Pasal 20
BAB 4 — PROSEDUR PENJINAKAN BOM
Prosedur penanganan ancaman bom sebagaimana dimaksud dalam Pasal 19 huruf a sebagai berikut: a. setelah tiba di TKP, Kanit Jibom menempatkan rantis pada kedudukan yang menguntungkan/strategis untuk pengendalian kegiatan dan keamanan personel, sekaligus sebagai Posdaltis, serta seluruh anggota segera menggunakan pakaian pelindung khususnya body vest dan helm, kecuali operator 1 siaga dengan body armour; b. meminta keterangan saksi yang menerima ancaman mengenai siapa, bentuk, dan intensitas ancamannya; c. Kanit Jibom didampingi operator 1 melakukan koordinasi dengan manajer TKP, untuk menentukan batas areal yang akan diperiksa/disterilkan dari kemungkinan adanya bom; d. Kanit Jibom menentukan pemeriksaan/sterilisasi ancaman bom yang meliputi pola pemeriksaan, pembagian tugas, peralatan yang akan digunakan dan batas waktu pelaksanaan tugas;
e.

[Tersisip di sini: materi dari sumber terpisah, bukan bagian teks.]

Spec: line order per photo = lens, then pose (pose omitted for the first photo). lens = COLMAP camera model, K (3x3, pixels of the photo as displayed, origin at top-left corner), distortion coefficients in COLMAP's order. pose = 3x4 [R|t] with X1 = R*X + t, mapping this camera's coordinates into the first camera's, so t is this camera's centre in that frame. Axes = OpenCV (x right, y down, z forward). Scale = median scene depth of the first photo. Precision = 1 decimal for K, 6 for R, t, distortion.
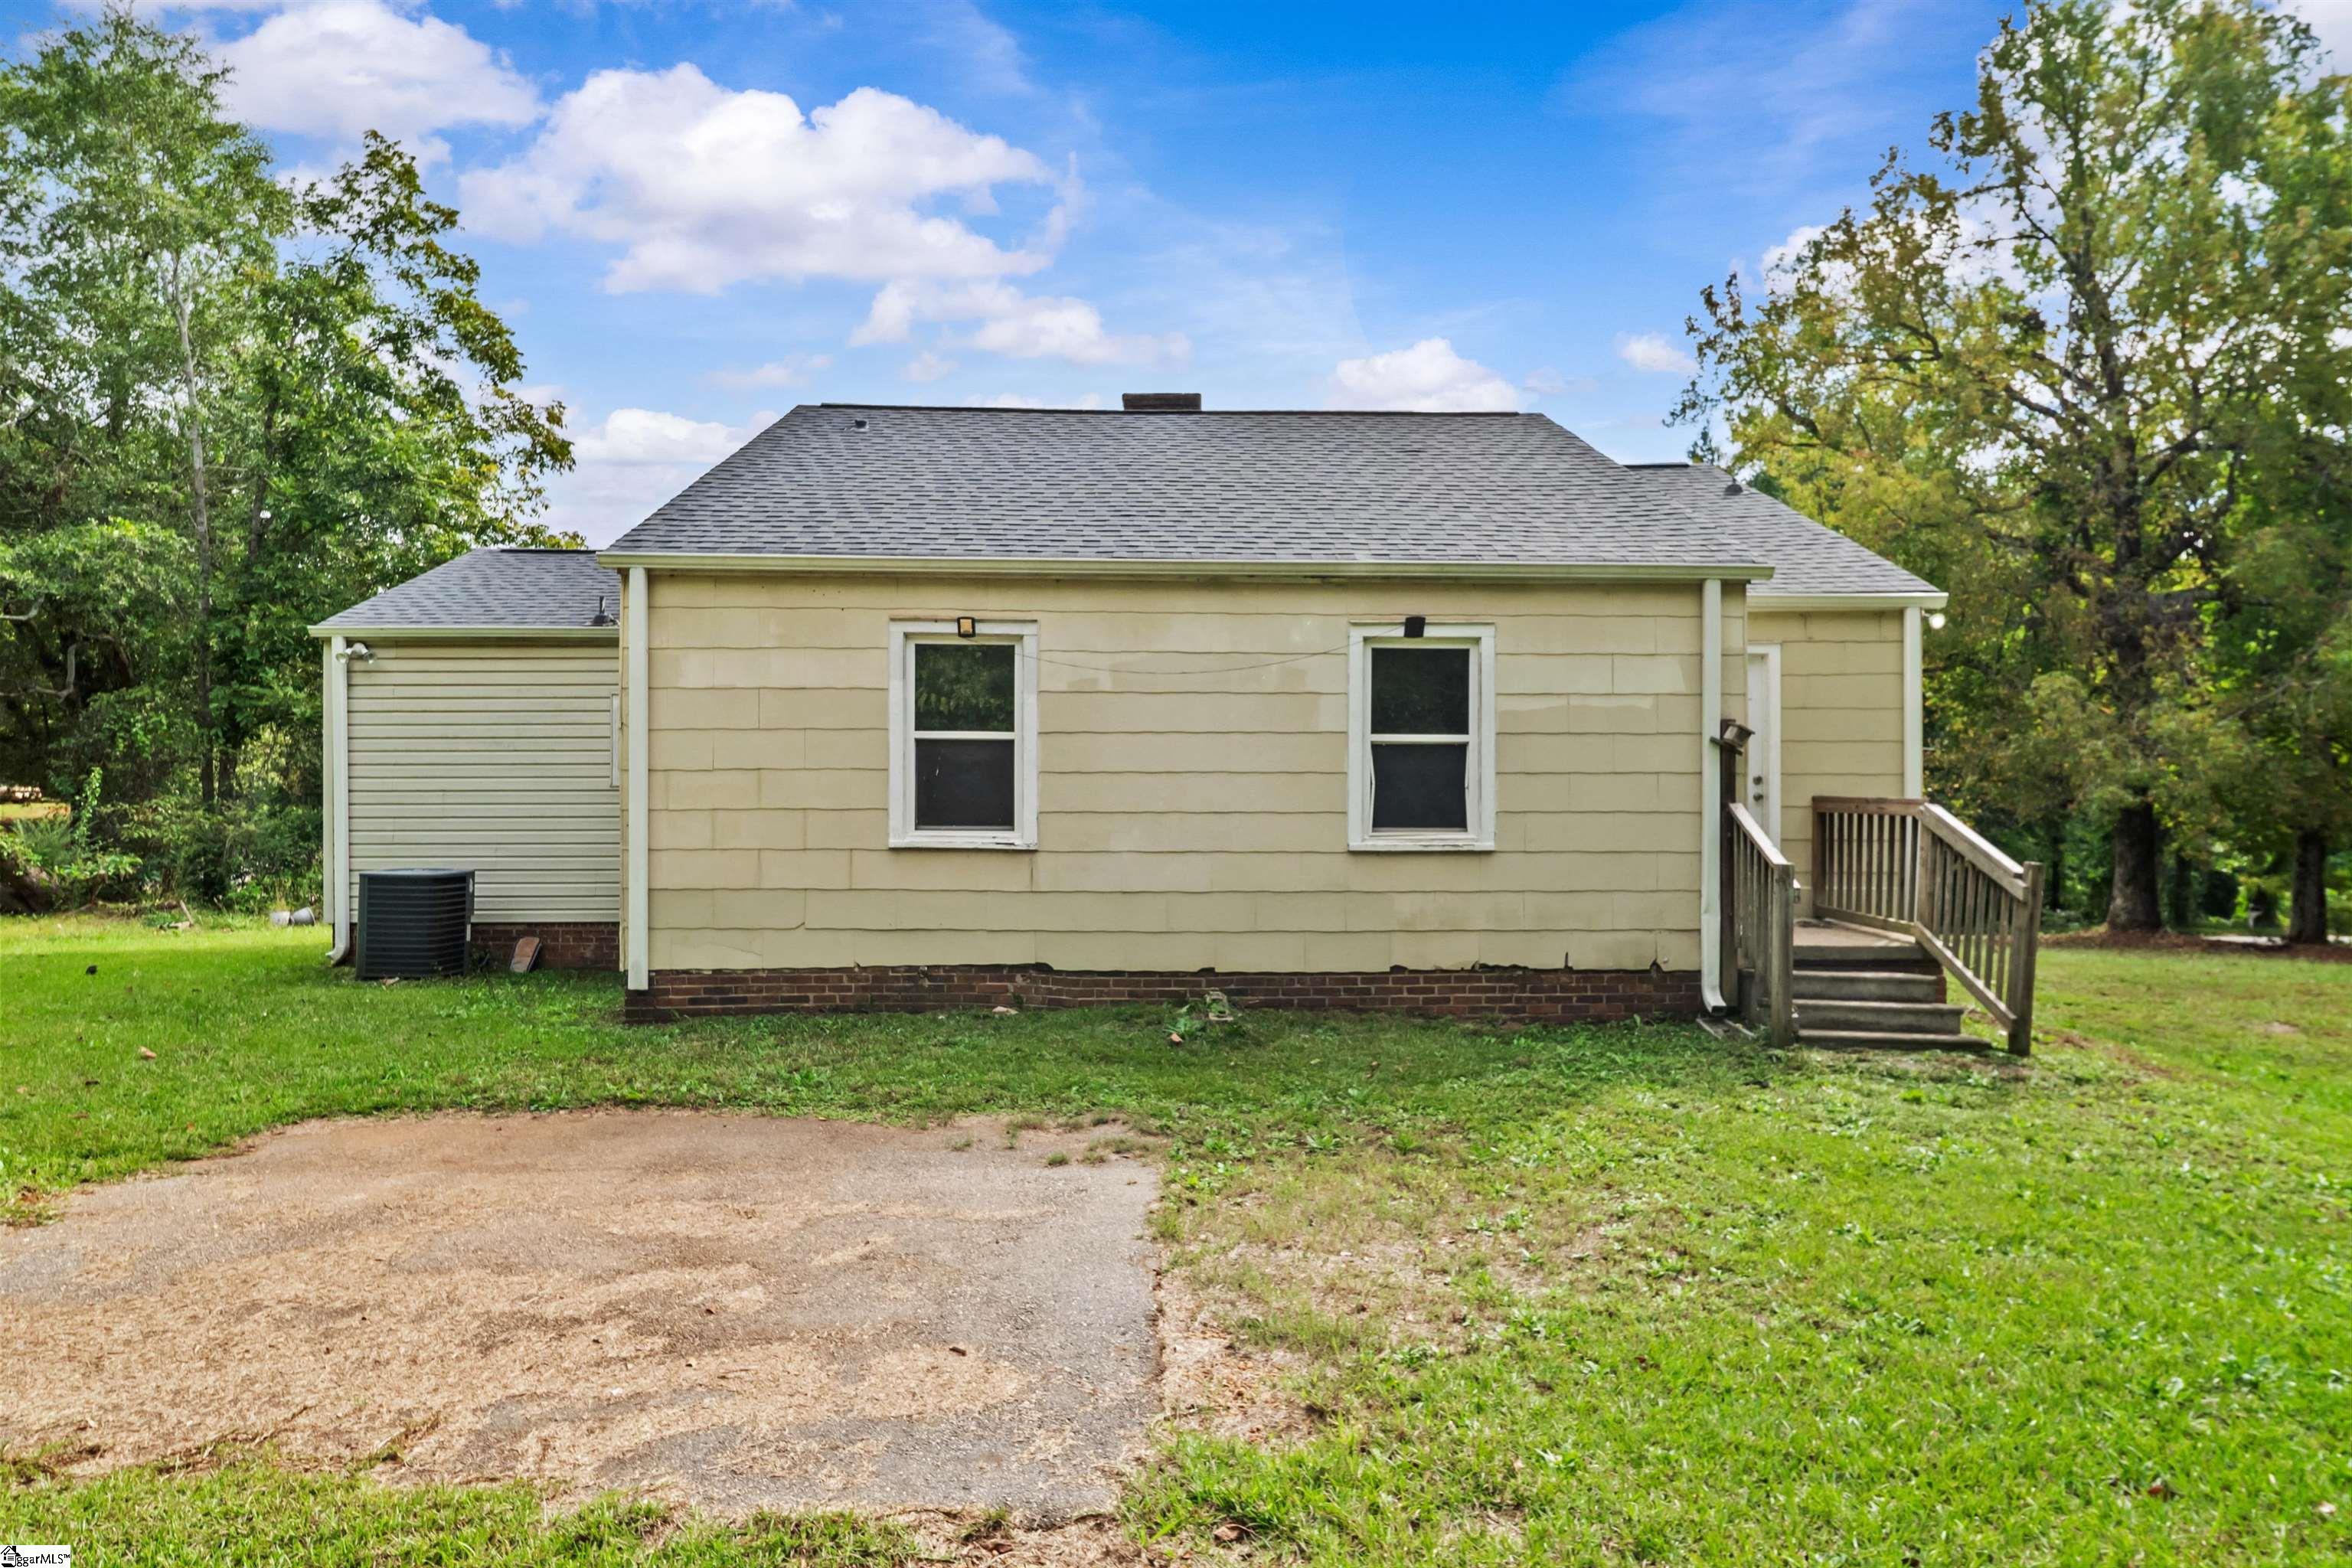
lens RADIAL K [[1194.5, 0, 1176.0], [0, 1194.5, 784.0], [0, 0, 1]] dist [0.000333, -0.000064]
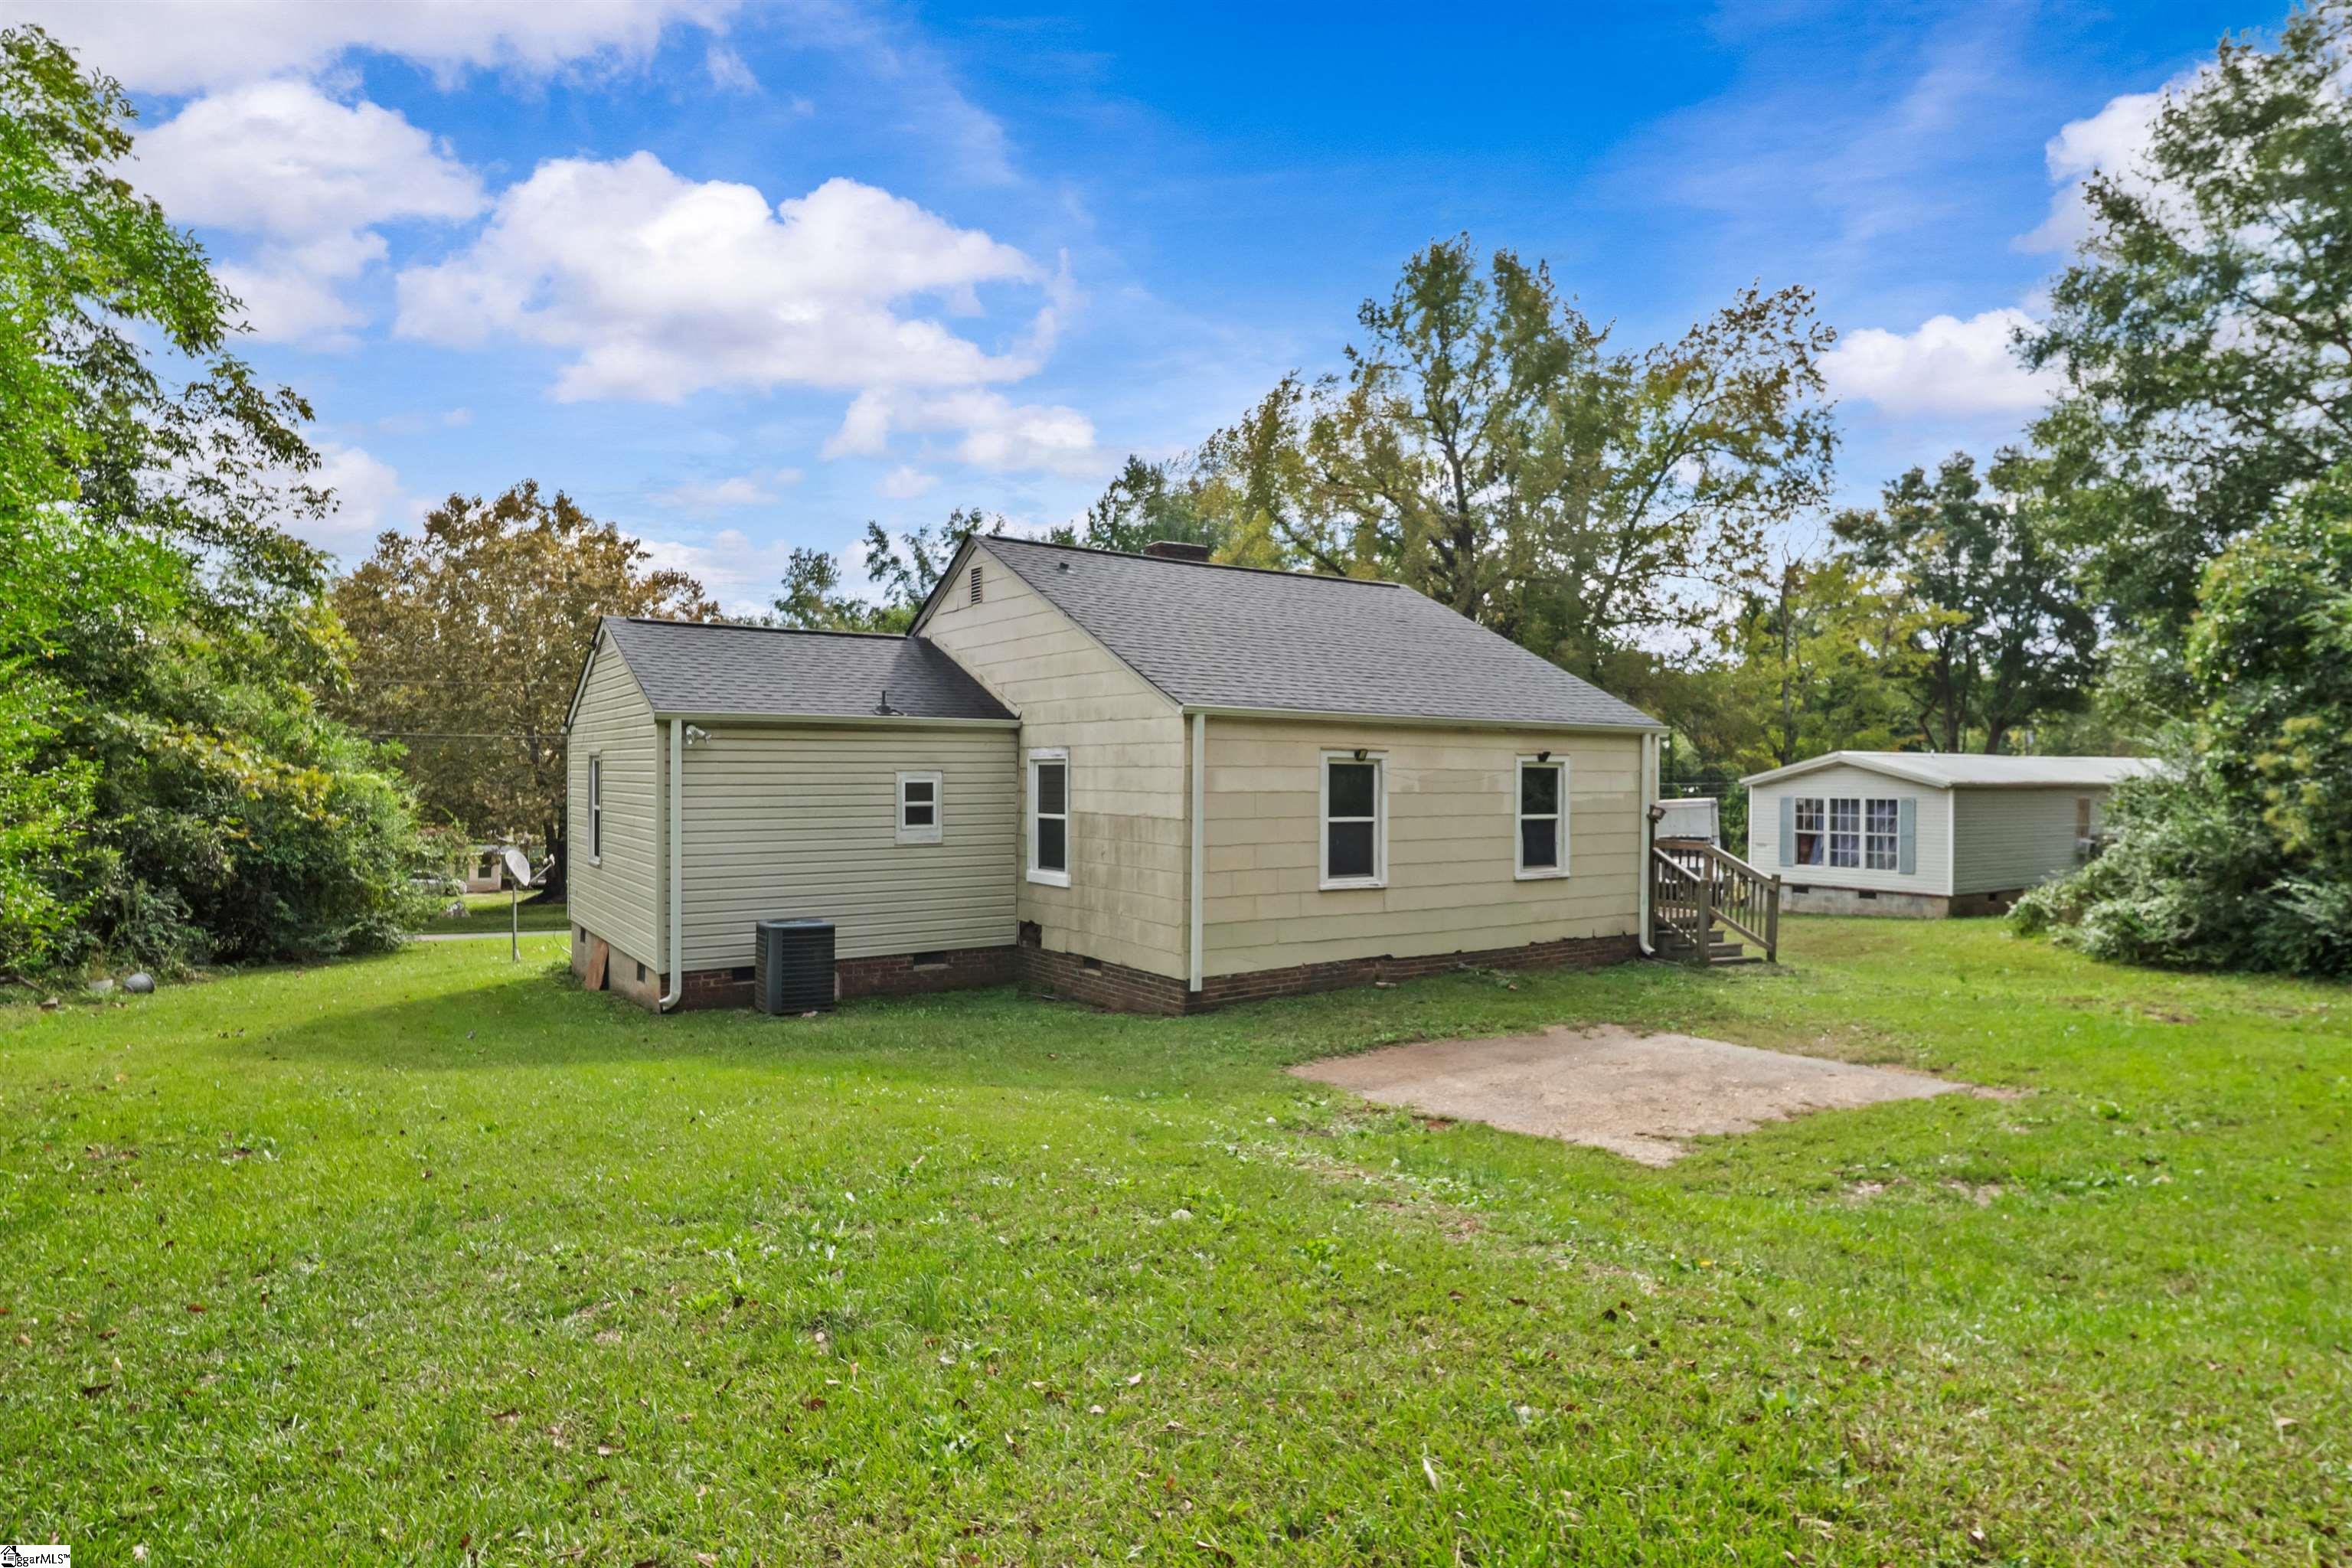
lens RADIAL K [[1194.5, 0, 1176.0], [0, 1194.5, 784.0], [0, 0, 1]] dist [0.000333, -0.000064]
pose [[0.859800, -0.000680, 0.510631, -1.214787], [-0.000666, 0.999997, 0.002453, -0.092940], [-0.510631, -0.002450, 0.859797, -0.286636]]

Kanit Jibom membagi personel menjadi 3 (tiga) atau 4 (empat) pasang, dan tiap pasangan dilengkapi alat deteksi; f. Kanit Jibom menegaskan kembali tentang pelaksanaan pemeriksaan/sterilisasi serta memberikan konsignes yang harus dipatuhi; g. atas perintah manajer TKP/Kasatwil setempat, Unit Jibom melakukan pemeriksaan lokasi secara berurutan dengan menggunakan pola pemeriksaan sesuai dengan situasi dan kondisi area; h. apabila ancaman ditujukan kepada suatu gedung/bangunan, gunakan gambar rancangan/cetak biru bangunan yang akan diperiksa/disteril, sebagai rujukan dalam merencanakan tindakan; i. pemeriksaan diutamakan dilakukan secara visual dengan menggunakan indera penglihatan, bila terdapat hal-hal yang mencurigakan baru menggunakan peralatan deteksi sesuai dengan kebutuhan; j. semua tempat atau barang yang berongga harus diperiksa isinya yang diperkirakan dapat digunakan untuk menyimpan bom; k. semua kabel dan tombol-tombol elektronika harus diperiksa dan dites, kabel- kabel diperiksa sampai kedua ujungnya, pastikan kabel tersebut tidak merupakan bagian dari Handak; l. selama Unit Jibom sedang melakukan tugasnya di TKP, manajer TKP melarang semua orang termasuk para pejabat dan petugas olah TKP lainnya untuk mendekati atau memasuki TKP, sampai dinyatakan aman atau steril oleh Kanit Jibom; m. pemeriksaan dilakukan secara silang oleh pasangan yang berbeda, yaitu semua area/objek yang telah diperiksa oleh pasangan yang satu, diperiksa kembali oleh pasangan lainnya, bila ditemukan benda/barang yang dicurigai sebagai bom, segera laporkan kepada Kanit dan secara berjenjang melaporkan kepada manajer TKP, serta pencarian untuk sementara dihentikan; n. apabila barang/benda yang dicurigai tersebut ternyata bom, penanganan selanjutnya sesuai dengan prosedur penanganan TKP temuan bom, tetapi bila benda/barang yang dicurigai tersebut bukan bom, pencarian dapat dilanjutkan kembali sampai objek/areal tersebut dinyatakan aman; dan o. setelah Unit Jibom selesai melakukan pemeriksaan dan tidak ditemukan bom/ bahan peledak, Kanit Jibom segera melaporkan bahwa objek/areal sudah steril dan menyerahkan kembali objek tersebut kepada manajer TKP dengan disertai berita cara.